25 July 2016

Sylvie Giono: Jean Giono à Manosque: Le Paraïs, la maison d'un rêveur (2012)

Jean Giono à Manosque is written by Giono's daughter Sylvie, and is a biography of Le Paraïs the house as much as it is a biography of her father. But perhaps surprisingly, this little book (only just over a hundred pages) is far from being a hagiography: Sylvie says her father was far from perfect, being an egotist, very proud, seeking his own pleasure above all else. This is a man who was a stay-at-home, avoiding going anywhere, far preferring to remain in his family, but even there he was self contained, creating his own reality through his fiction. In 1954 he was nominated as a member of the Académie Goncourt in Colette's place, and when asked what was the best thing about his subsequent trips to Paris, said seeing the clock of Lyon station to take the train back to Provence. And this was in spite of a 'revolution' (for Sylvie) three years before, when Giono actually went to Italy – although it took him two years to plan the journey, and even then he had to find a friend who had a car, as Giono never learned to drive.

Maybe the above paragraph sounds a little negative towards Jean Giono, but it's not meant to be because Sylvie Giono also displays a tremendous interest in and great knowledge of her father's work and obviously recognises his huge value to French literature in general, that he was of course was not simply a 'regional' writer (whatever that may mean) but of importance not only to France as a whole but to the world.

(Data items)
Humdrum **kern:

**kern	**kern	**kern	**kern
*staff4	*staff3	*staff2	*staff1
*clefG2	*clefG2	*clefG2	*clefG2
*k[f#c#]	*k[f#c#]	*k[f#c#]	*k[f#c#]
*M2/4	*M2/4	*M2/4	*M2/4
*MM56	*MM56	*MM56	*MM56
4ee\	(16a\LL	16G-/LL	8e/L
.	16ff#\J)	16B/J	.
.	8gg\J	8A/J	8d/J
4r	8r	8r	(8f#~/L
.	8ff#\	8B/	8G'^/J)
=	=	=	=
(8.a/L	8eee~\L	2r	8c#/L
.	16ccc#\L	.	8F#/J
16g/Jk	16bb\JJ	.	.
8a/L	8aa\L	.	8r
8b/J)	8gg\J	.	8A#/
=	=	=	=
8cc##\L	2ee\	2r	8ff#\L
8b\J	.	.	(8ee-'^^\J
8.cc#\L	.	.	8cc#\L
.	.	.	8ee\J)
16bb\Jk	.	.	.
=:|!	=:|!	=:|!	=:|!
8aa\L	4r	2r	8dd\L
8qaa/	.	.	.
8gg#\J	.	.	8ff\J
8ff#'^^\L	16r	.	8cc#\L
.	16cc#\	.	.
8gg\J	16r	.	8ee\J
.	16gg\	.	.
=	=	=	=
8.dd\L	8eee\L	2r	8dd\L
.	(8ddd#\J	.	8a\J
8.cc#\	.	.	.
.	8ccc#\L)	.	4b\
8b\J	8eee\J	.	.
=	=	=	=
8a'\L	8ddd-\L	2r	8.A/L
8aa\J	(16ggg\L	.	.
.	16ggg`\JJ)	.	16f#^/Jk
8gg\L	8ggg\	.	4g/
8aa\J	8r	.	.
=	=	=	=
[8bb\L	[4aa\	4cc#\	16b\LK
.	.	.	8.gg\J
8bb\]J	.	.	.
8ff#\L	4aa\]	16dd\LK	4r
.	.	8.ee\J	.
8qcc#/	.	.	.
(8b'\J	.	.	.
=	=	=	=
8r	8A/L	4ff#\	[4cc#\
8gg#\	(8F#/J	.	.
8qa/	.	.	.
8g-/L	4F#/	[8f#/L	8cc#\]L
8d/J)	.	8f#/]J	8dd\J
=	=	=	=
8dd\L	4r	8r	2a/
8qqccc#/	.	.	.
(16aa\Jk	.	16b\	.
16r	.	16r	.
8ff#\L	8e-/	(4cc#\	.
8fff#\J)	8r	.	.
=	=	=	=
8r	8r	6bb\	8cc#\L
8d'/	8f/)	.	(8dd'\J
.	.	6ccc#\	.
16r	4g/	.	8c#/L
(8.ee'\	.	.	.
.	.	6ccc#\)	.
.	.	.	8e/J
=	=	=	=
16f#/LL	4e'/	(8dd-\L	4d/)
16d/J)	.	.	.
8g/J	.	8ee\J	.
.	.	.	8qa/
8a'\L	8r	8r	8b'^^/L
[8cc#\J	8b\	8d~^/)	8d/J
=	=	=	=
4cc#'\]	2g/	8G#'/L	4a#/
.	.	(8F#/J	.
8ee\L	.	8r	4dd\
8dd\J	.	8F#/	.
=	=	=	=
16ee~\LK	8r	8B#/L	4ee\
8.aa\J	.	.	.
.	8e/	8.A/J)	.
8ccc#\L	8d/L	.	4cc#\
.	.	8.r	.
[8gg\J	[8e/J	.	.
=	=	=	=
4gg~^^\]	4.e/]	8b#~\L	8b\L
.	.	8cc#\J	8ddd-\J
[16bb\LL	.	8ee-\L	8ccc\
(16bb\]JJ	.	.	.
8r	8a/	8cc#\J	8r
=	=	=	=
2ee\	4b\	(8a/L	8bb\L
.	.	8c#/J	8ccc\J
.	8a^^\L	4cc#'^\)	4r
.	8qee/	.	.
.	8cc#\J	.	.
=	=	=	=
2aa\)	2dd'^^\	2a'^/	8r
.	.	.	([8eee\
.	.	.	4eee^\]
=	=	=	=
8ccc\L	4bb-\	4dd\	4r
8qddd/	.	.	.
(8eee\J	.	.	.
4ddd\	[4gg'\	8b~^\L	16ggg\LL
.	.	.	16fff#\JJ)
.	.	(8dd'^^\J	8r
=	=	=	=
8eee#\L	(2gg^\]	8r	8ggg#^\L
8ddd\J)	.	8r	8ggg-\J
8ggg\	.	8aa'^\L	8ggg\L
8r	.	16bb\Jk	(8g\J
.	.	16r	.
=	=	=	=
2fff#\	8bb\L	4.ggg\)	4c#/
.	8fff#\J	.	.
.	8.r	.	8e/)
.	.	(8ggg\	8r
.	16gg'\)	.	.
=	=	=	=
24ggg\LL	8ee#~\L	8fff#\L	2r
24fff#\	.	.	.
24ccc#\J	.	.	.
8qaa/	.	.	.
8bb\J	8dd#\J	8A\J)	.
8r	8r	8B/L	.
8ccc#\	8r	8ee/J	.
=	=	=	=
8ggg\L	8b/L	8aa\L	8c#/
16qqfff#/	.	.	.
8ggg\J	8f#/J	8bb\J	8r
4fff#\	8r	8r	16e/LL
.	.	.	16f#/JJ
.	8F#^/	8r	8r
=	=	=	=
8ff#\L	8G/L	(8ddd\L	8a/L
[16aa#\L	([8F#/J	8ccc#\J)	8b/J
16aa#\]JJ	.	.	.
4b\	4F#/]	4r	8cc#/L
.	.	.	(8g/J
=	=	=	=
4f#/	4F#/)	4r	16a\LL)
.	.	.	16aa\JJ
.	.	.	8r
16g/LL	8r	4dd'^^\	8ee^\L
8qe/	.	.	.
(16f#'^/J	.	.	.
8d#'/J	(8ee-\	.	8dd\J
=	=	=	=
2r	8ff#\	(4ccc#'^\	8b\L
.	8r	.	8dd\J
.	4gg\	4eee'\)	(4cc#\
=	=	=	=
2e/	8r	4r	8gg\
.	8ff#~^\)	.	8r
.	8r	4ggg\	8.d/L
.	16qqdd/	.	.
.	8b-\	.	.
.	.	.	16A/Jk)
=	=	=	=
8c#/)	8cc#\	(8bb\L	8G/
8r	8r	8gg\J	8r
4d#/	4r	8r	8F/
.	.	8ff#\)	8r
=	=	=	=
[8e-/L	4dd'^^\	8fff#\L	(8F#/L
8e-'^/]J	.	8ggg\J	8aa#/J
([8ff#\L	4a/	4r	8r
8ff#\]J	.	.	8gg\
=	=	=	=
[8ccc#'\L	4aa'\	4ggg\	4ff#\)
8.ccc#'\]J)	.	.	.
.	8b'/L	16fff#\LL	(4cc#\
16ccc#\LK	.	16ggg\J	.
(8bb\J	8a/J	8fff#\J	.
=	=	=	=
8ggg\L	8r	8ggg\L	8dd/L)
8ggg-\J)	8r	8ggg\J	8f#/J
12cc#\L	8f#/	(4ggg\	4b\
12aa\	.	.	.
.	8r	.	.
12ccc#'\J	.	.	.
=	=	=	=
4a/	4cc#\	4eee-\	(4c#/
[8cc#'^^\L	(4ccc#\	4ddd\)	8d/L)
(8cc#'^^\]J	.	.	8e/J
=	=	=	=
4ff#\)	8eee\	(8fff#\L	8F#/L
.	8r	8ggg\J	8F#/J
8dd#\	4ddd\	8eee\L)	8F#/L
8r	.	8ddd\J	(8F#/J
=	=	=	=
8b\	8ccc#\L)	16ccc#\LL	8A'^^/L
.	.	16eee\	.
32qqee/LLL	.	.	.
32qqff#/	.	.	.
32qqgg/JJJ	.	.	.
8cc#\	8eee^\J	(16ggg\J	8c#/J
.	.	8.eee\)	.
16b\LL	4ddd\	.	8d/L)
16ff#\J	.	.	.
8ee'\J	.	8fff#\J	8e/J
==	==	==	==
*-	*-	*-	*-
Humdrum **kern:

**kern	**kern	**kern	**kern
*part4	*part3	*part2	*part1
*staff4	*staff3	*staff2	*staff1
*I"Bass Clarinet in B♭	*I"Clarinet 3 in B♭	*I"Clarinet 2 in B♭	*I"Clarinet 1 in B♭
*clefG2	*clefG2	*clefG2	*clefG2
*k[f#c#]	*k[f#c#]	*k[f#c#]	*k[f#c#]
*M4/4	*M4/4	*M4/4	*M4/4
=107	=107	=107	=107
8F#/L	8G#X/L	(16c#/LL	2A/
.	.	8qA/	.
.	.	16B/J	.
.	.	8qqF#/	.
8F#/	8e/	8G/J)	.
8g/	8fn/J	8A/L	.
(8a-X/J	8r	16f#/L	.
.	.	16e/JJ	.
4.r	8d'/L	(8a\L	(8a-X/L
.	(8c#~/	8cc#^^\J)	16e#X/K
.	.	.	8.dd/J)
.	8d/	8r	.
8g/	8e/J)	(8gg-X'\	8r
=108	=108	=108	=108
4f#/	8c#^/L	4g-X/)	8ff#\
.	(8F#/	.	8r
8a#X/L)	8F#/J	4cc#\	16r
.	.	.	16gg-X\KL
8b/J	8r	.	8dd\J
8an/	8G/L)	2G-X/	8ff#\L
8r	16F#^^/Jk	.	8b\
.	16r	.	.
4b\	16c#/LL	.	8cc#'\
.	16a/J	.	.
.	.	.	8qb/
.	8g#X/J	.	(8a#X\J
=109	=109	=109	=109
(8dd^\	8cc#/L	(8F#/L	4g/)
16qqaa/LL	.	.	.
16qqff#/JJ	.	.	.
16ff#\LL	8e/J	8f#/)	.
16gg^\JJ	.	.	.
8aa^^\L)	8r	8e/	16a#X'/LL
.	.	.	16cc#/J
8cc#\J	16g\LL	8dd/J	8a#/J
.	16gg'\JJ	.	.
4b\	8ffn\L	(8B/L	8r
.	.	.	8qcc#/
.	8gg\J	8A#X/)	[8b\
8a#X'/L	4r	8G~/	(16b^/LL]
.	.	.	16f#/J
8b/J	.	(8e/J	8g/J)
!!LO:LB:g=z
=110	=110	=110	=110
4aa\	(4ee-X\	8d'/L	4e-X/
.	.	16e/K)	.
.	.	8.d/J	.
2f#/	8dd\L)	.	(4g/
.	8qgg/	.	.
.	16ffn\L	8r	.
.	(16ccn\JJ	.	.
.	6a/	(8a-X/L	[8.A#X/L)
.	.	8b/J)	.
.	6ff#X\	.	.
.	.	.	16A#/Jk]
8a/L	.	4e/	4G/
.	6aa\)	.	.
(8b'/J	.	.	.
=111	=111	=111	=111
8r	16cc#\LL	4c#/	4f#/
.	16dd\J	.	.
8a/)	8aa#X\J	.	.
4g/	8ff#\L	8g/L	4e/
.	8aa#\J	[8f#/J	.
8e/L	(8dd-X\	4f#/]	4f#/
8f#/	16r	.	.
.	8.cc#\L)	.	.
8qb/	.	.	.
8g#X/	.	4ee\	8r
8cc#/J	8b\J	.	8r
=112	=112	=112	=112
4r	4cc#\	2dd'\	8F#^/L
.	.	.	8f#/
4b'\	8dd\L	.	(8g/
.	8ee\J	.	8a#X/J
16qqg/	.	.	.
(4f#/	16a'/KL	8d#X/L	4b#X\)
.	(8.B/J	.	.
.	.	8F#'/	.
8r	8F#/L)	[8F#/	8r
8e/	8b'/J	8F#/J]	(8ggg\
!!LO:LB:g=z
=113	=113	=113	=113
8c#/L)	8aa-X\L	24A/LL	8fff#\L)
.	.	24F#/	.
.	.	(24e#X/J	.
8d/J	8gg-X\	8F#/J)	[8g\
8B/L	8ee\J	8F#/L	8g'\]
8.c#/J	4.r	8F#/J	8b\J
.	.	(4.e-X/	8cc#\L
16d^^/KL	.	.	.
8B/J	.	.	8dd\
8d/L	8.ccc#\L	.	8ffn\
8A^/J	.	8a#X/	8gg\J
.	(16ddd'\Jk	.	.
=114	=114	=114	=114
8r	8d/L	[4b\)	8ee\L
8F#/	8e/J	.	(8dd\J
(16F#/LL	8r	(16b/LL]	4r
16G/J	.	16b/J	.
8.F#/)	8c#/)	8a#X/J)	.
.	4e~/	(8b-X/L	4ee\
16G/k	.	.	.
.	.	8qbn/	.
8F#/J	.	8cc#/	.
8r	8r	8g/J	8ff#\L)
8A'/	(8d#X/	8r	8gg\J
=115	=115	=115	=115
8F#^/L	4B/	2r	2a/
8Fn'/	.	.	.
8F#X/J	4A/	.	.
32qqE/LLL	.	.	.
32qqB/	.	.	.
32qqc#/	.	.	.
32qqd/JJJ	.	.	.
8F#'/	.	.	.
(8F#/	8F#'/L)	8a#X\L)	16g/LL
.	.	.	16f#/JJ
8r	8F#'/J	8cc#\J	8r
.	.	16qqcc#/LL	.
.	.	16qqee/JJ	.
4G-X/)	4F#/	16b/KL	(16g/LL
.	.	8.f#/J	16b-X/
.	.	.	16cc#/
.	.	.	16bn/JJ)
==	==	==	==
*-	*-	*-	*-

• _WRITTEN PROBLEM A_
Name every person mentioned in the review of the book about Jean Giono.
• _WRITTEN PROBLEM B_
Write the next part of the review of the book about Jean Giono, picking up after its final sentence.

• _REPLY A_
Sylvie Giono, Jean Giono, Colette

• _REPLY B_
But to return to Le Paraïs, the house, I discovered much more about it from this book than the guided tour of it we had last month. It's interesting to learn that Jean's friend the poet and artist Lucien Jacques  – who was almost a member of the family and who made a fresco in 1936 which includes the family – alludes to Giono's novel Que ma joie demeure (1935) in the fresco. L'Ange, the two-metre high wooden sculpture that dominates a room in the house, has been attributed to Pierre Puget's atelier. I remember the sculpture in a peasant's barn that Giono wanted to buy and that in the end he had to buy the barn itself, although that this may have been the head of a capitol from a Roman chapel sacked in the revolution and that Giono gave back the barn to the peasant after removing the piece from the lintel on which it stood? No, I don't remember that being mentioned. All these objects in the house fed Giono's imagination, Sylvie makes clear.

Like Lucien Jacques, Jean Giono was the son of a shoemaker and an autodidact. Giono read the Greeks in his teens, read Shakespeare, loved Victor Hugo like his father (who cried on the death of Hugo in 1885) and even read detective stories voraciously, of which Gallimard sent him four a month and he would read them all in one day. Sylvie says that Fabrice de Dongo (from Stendhal's La Chartreuse de Palme) has something of Angelo Pardi (from Le Hussard sur le toit) in him, and later speaks of 'la vengeance par l'écriture' ('revenge by literature') in Giono's famous novel, in which Manosque is struck by the plague. Giono, of course, was imprisoned, as a pacifist, for not taking sides during the Second World War, and some locals hated him for it. A little book, but there's a lot in it.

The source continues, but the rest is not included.